With her signature blend of sharp cultural insight and compelling storytelling, Bourke examines the women cast as monsters across history and asks what their stories reveal about morality, gender, and the limits of social order. Who gets labelled evil and why? Why do women who break the rules provoke such intense scrutiny? And what does our obsession with them say about us?
Joanna Bourke is Professor of History at Birkbeck, University of London, a Fellow of the British Academy, and OBE. She writes on violence, pain, the emotions, and what it means to be human. She is the prize-winning author of eighteen books, as well as over 120 articles in academic journals. In 2026, she published Five Evil Women with Reaktion Books. Her books have been translated into Chinese, Russian, Spanish, Catalan, Italian, Portuguese, Czech, Turkish, Korean and Greek.

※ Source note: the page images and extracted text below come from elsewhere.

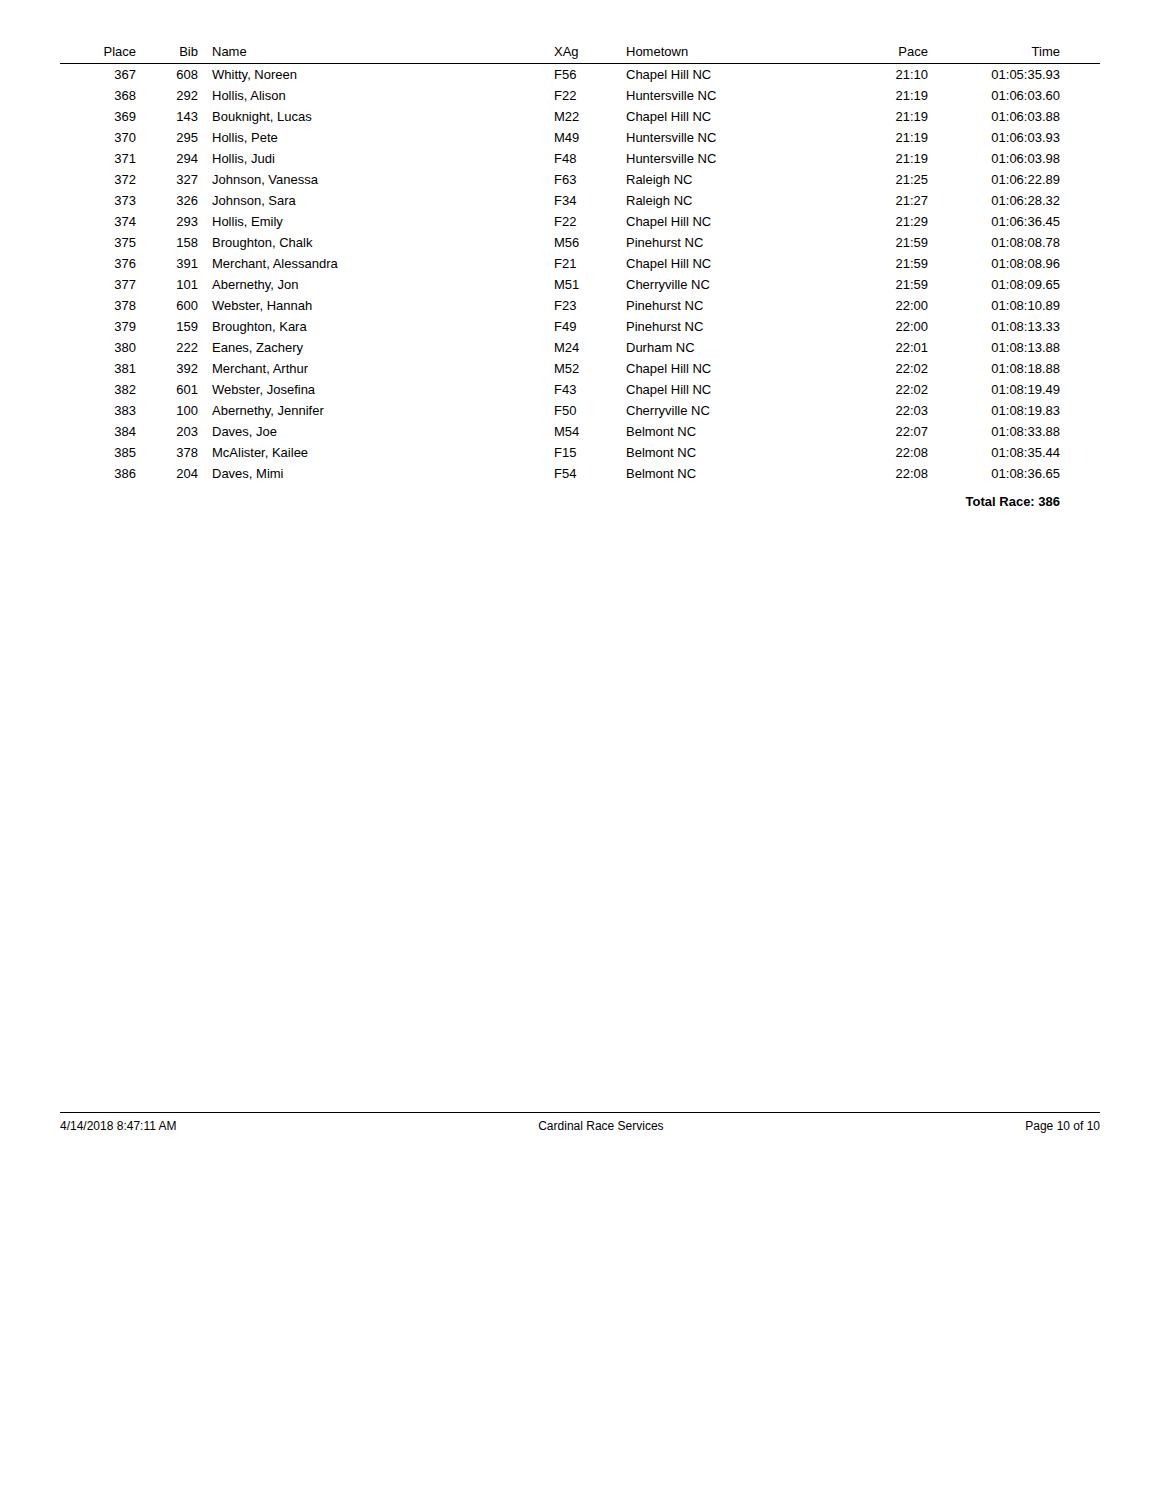| Place | Bib | Name | XAg | Hometown | Pace | Time |
| --- | --- | --- | --- | --- | --- | --- |
| 367 | 608 | Whitty, Noreen | F56 | Chapel Hill NC | 21:10 | 01:05:35.93 |
| 368 | 292 | Hollis, Alison | F22 | Huntersville NC | 21:19 | 01:06:03.60 |
| 369 | 143 | Bouknight, Lucas | M22 | Chapel Hill NC | 21:19 | 01:06:03.88 |
| 370 | 295 | Hollis, Pete | M49 | Huntersville NC | 21:19 | 01:06:03.93 |
| 371 | 294 | Hollis, Judi | F48 | Huntersville NC | 21:19 | 01:06:03.98 |
| 372 | 327 | Johnson, Vanessa | F63 | Raleigh NC | 21:25 | 01:06:22.89 |
| 373 | 326 | Johnson, Sara | F34 | Raleigh NC | 21:27 | 01:06:28.32 |
| 374 | 293 | Hollis, Emily | F22 | Chapel Hill NC | 21:29 | 01:06:36.45 |
| 375 | 158 | Broughton, Chalk | M56 | Pinehurst NC | 21:59 | 01:08:08.78 |
| 376 | 391 | Merchant, Alessandra | F21 | Chapel Hill NC | 21:59 | 01:08:08.96 |
| 377 | 101 | Abernethy, Jon | M51 | Cherryville NC | 21:59 | 01:08:09.65 |
| 378 | 600 | Webster, Hannah | F23 | Pinehurst NC | 22:00 | 01:08:10.89 |
| 379 | 159 | Broughton, Kara | F49 | Pinehurst NC | 22:00 | 01:08:13.33 |
| 380 | 222 | Eanes, Zachery | M24 | Durham NC | 22:01 | 01:08:13.88 |
| 381 | 392 | Merchant, Arthur | M52 | Chapel Hill NC | 22:02 | 01:08:18.88 |
| 382 | 601 | Webster, Josefina | F43 | Chapel Hill NC | 22:02 | 01:08:19.49 |
| 383 | 100 | Abernethy, Jennifer | F50 | Cherryville NC | 22:03 | 01:08:19.83 |
| 384 | 203 | Daves, Joe | M54 | Belmont NC | 22:07 | 01:08:33.88 |
| 385 | 378 | McAlister, Kailee | F15 | Belmont NC | 22:08 | 01:08:35.44 |
| 386 | 204 | Daves, Mimi | F54 | Belmont NC | 22:08 | 01:08:36.65 |
| Total Race: 386 |
4/14/2018 8:47:11 AM
Cardinal Race Services
Page 10 of 10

Natasha Mitchell is a multi-award-winning journalist and presenter of ABC Radio National’s flagship Big Ideas, hosted its popular daily Life Matters, was a founding host and creator of the blockbuster radio show and trailblazing podcast All in the Mind for a decade, and also of Science Friction. Natasha served as World Federation of Science Journalists’ vice president, was awarded a prestigious MIT Knight Fellowship, and has won the Grand Prize and four Gold World Medals at the New York Radio Festivals.